We work closely with local universities and Lancaster District Community & Voluntary Solutions to recruit and train volunteers to help with our work. Volunteers are a crucial part of the day-to-day running of our charity, and can involve user-facing case work, administrative support and other general responsibilities.
This is an especially good opportunity for students (for example student social workers seeking work placements) or for those who are seeking to expand their work experience. We are especially keen to recruit those who have experienced or are familiar with the kind of issues that our service users experience such as drug abuse or discrimination based on their sexuality or gender orientation, as this is integral to the work we do with our peer support groups. However, we welcome volunteers from all walks of life and our inductions involve extensive sensitivity training to the issues our service users experience.

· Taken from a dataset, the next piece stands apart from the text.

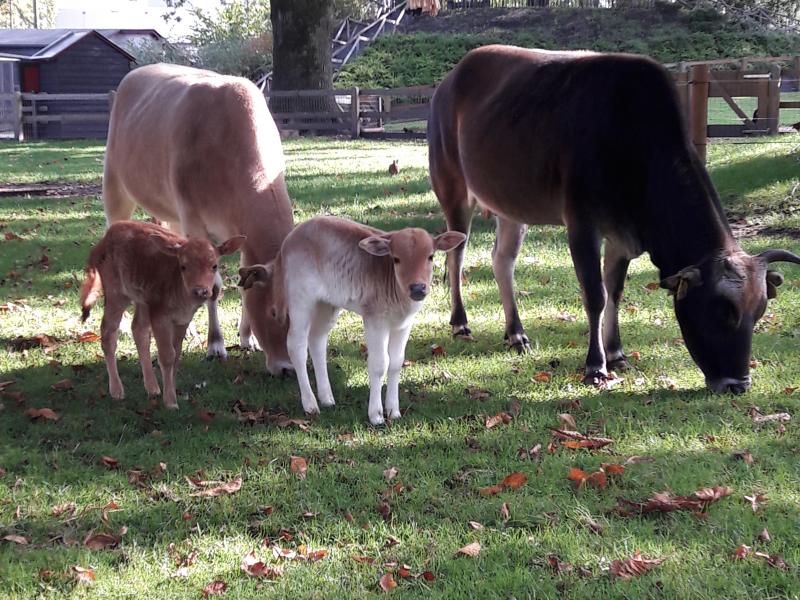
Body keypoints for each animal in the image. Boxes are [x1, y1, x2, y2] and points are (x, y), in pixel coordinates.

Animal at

Our staff and volunteers are bound to strict codes of conduct, best practice and confidentiality, and potential volunteers are subject to an enhanced Disclosure and Barring Service (formerly Criminal Records Bureau) check, though this does not necessarily preclude you from volunteering with us.
If you are interested in working with us, please feel free to get in touch with us for more information.
To find out more about the government’s guidelines about volunteering, click here or, if you’re on Jobseeker’s Allowance or a similar form of government benefits scheme talk to your adviser about how volunteering with us would fit into your obligations.
My Experience With Out In The Bay
Out in the Bay (OITB) is an organisation that supports members of the LGBT community, supports with drug and alcohol misuse and those living with long term sexual health conditions. The support is offered in a range of ways such as one to one support, drop-in sessions, social groups and awareness training. OITB is an all-inclusive organisation that doesn’t exclude anyone who may need help and support tailoring this to the person seeking help. OITB offers volunteering opportunities which include an in-depth training programme which students start their placement with.
It is hard to really pinpoint what you, as a student will be doing at OITB as every day is different. The first week as a student you will be looking at the organisation’s policies and procedures, completing e-training, and reading the service users’ files. I found this to be interesting as it gave an insight onto the work that you will be doing, gave background information on the people you will be supporting and helped you to understand the OITB way of doing things. The idea behind asking a student to read a large folder of policies is to high light that there is some reasons why OITB do things the way they do and to inform you and is professional. I however, did find this to be tedious and I would rather have spent the first morning meeting the team and shadowing other workers and breaking down the policy reading into smaller chunks. The e-training is a great chance to refresh your mind on important topics while working in this sector. I enjoyed the e-training and felt quite proud to have the number of development certificates so early on in my placement.
After you have settled in completed the training you will start to meet the service users. I have learnt a lot from the people that I have worked with. They are a diverse mix of people. I key day was when I spent the morning working with a young person who is going through transition and then spent the afternoon talking to an adult about their identity. You will gain a high understanding of risk and how to manage possible risks safely for the person or for yourself. I had to learn quickly about de-escalation, reasons behind addiction, issues that the LGBT community may face and why they need specialist support from OITB.
At OITB you are given a lot of opportunities to meet other organisations that offer other support to people within the local area. I have recently attended a forum for ‘users’ where professionals are not normally allowed into. This gave me some great insight into what my potential service users may need from me in the future. This also allowed me to challenge my own values and perceptions about this service user group. I feel that you need to be ready for being challenged.
Although OITB does some serious work, I feel that it is important to mention that you can laugh here and not a day goes by without us laughing about something which is a welcome break from the seriousness of the work we do. There is an open atmosphere in the office where I have felt that you can ask about anything, where no question is ever seen as a stupid one and any issues, personal or professional, can be talked about. I have felt so supported at OITB by the whole team.
I have enjoyed my time at OITB although I haven’t been here that long. I now leave with a lot more knowledge than I started with and I know that I can ring whenever I need specialist support in the future.